Topeka correspondent John Hanna had been hearing hints for weeks from Kansas Republicans that there might be something in Kris Kobach’s record that could cause trouble for the Kansas secretary of state and candidate for governor.
At first, it was just that: hints. The suggestions were so vague that Hanna set off to review the nationally known Republican’s statements of substantial interest – documents filed by Kansas officials that list such things as business dealings, stock holdings and gifts. Hanna, whose reporting sense is informed by 30 years reporting from the statehouse, found nothing. But he had the sense that this was more than run-of-the-mill election-year gossip.
So he kept digging.
Hanna pressed for detail over more than a week, and eventually a source suggested there might be something to do with a pardon. He filed a records request with the governor’s office, seeking files on any pardon requests from Kobach since Jan. 1, 2017.

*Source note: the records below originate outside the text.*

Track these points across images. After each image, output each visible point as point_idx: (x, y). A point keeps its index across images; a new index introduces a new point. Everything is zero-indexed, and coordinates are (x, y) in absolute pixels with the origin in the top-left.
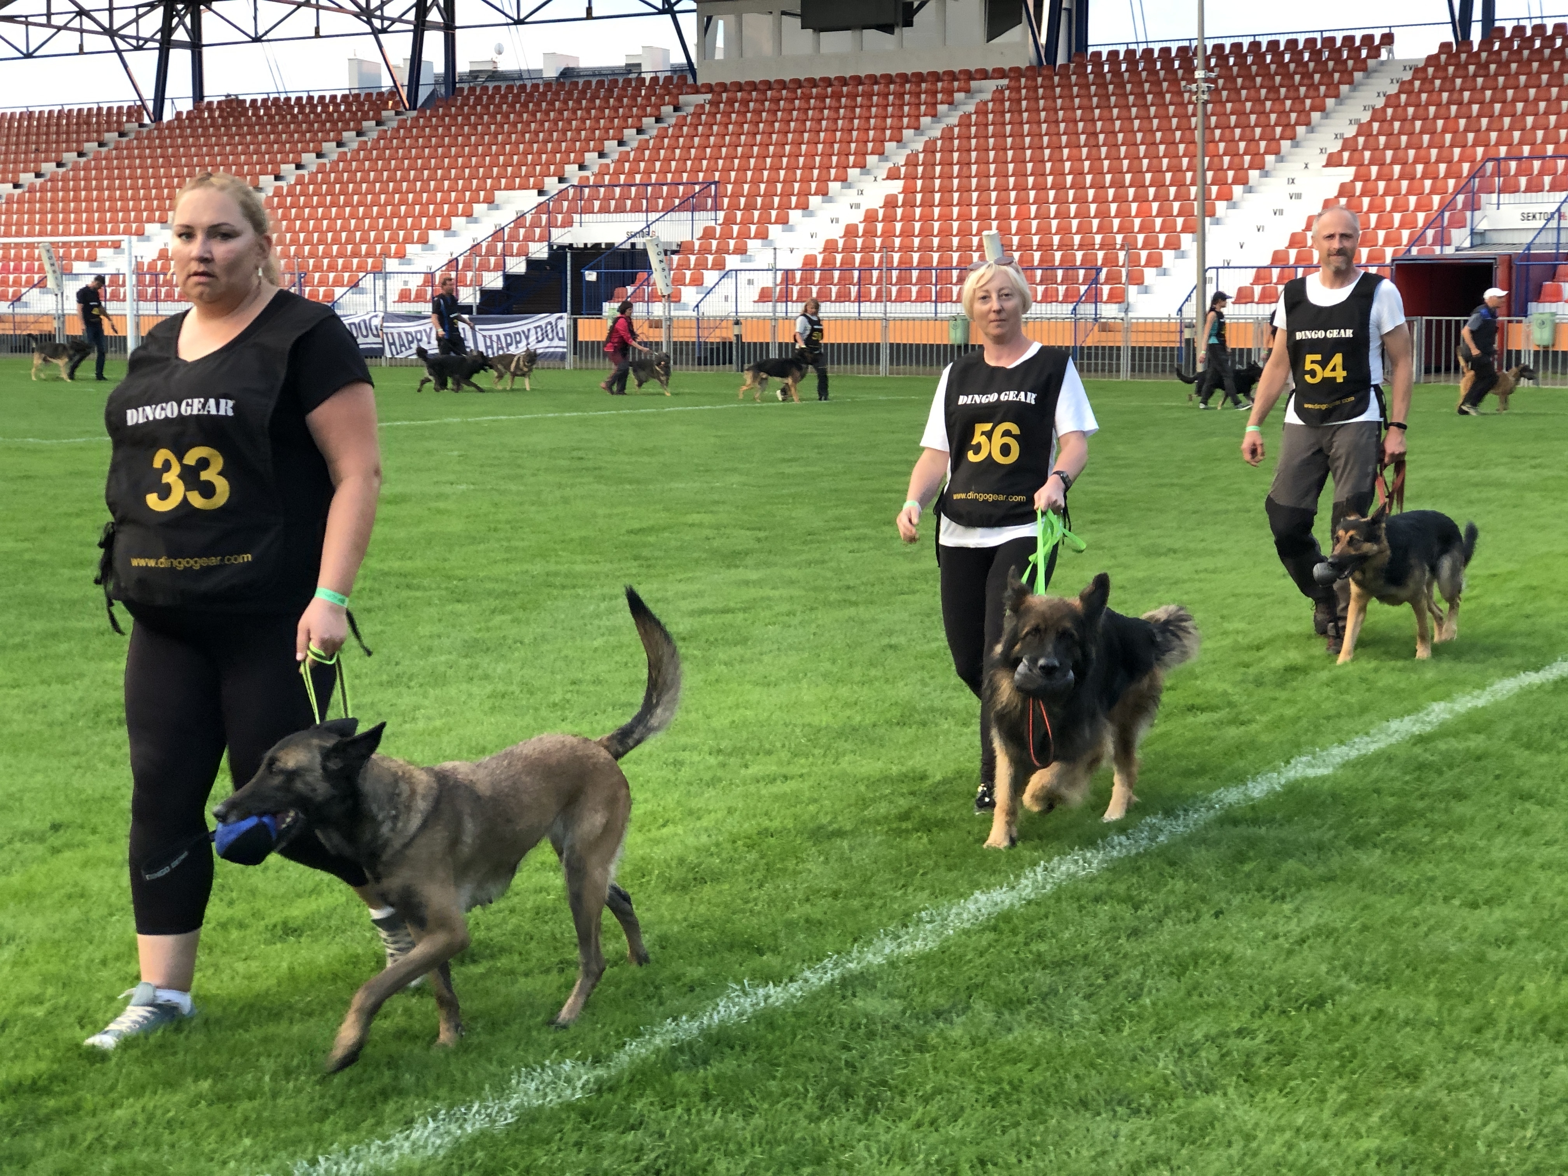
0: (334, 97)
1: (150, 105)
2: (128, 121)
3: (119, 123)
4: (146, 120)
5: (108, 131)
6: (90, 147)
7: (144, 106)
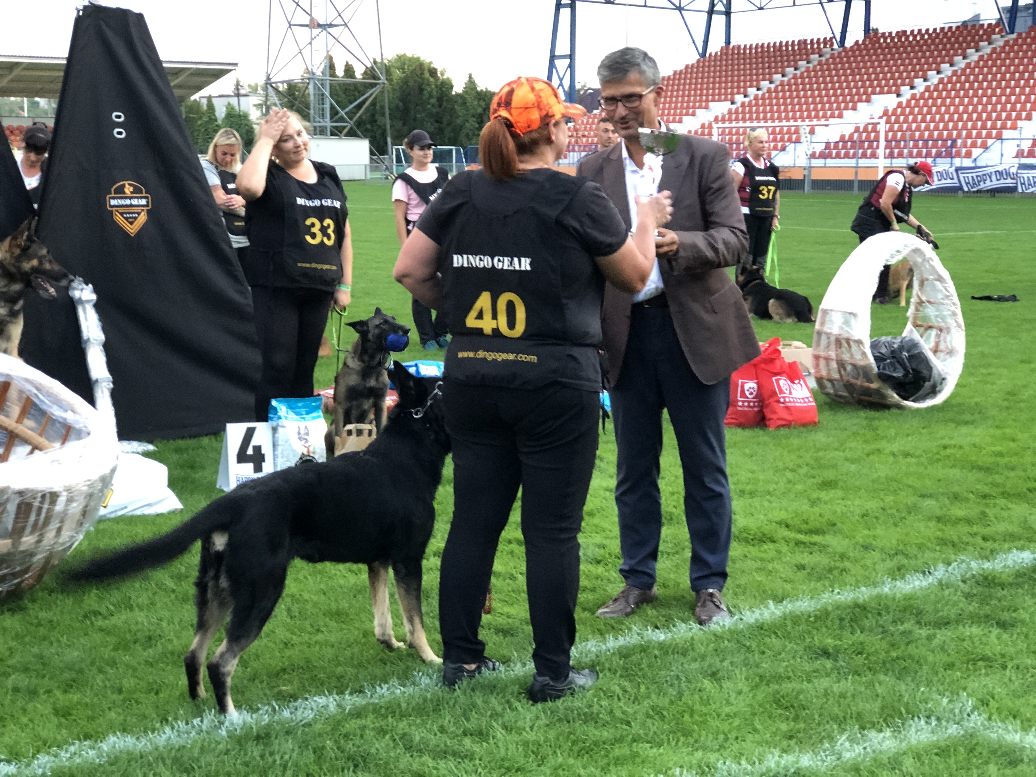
0: (950, 28)
1: (838, 37)
2: (825, 47)
3: (818, 47)
4: (835, 46)
5: (813, 53)
6: (802, 64)
7: (834, 37)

Eventually a source suggested there might be something to do with a pardon.
The governor’s office released a copy of its file on a pardon request for Ryan Bader, a Kansas City-area resident and the vice president of TriStar Arms, a firearms importer. Bader had pleaded guilty to attempted robbery over a 2009 incident in which he’d temporarily taken a cell phone from a cab driver after being unable to pay the full fare for a ride home after drinking on St. Patrick’s Day. He’d initially faced an aggravated robbery charge but agreed to a plea bargain, received a light sentence and had his record expunged. He wanted a pardon so that he could buy a gun again and get the federal licenses needed to take over the family business.
Bader’s attorney for the pardon request? Kobach, who initiated the request himself in August 2017, the records showed. What’s more, Kobach did not provide a key document that the office of GOP Gov. Jeff Colyer – whom Kobach is challenging – later released: An affidavit from a police officer who said the cab driver told him Bader had threatened him against calling police with a gun to the head and that two officers found a gun fitting the cab driver’s description in Bader’s home.
The governor’s office received a copy of the affidavit from the local district attorney’s office two months after Kobach initiated the pardon request, and it became the key reason given for Colyer’s denial of the pardon request.
But there was more: A review of campaign finance records showed that TriStar had donated at least $7,000 to Kobach’s campaigns for secretary of state and governor in the past five years. The company also had helped sponsor a fundraiser Kobach had with Donald Trump Jr.
Hanna's APNewsBreak was well used by customers, including The New York Times and a post on the homepage of a member that is usually hesitant to showcase work done outside its newsroom. It also became a topic of a gubernatorial debate, with Kobach defending the pardon request.
For smart digging and use of public records that helped drive the news agenda and political conversation, Hanna wins this week’s Best of the States award.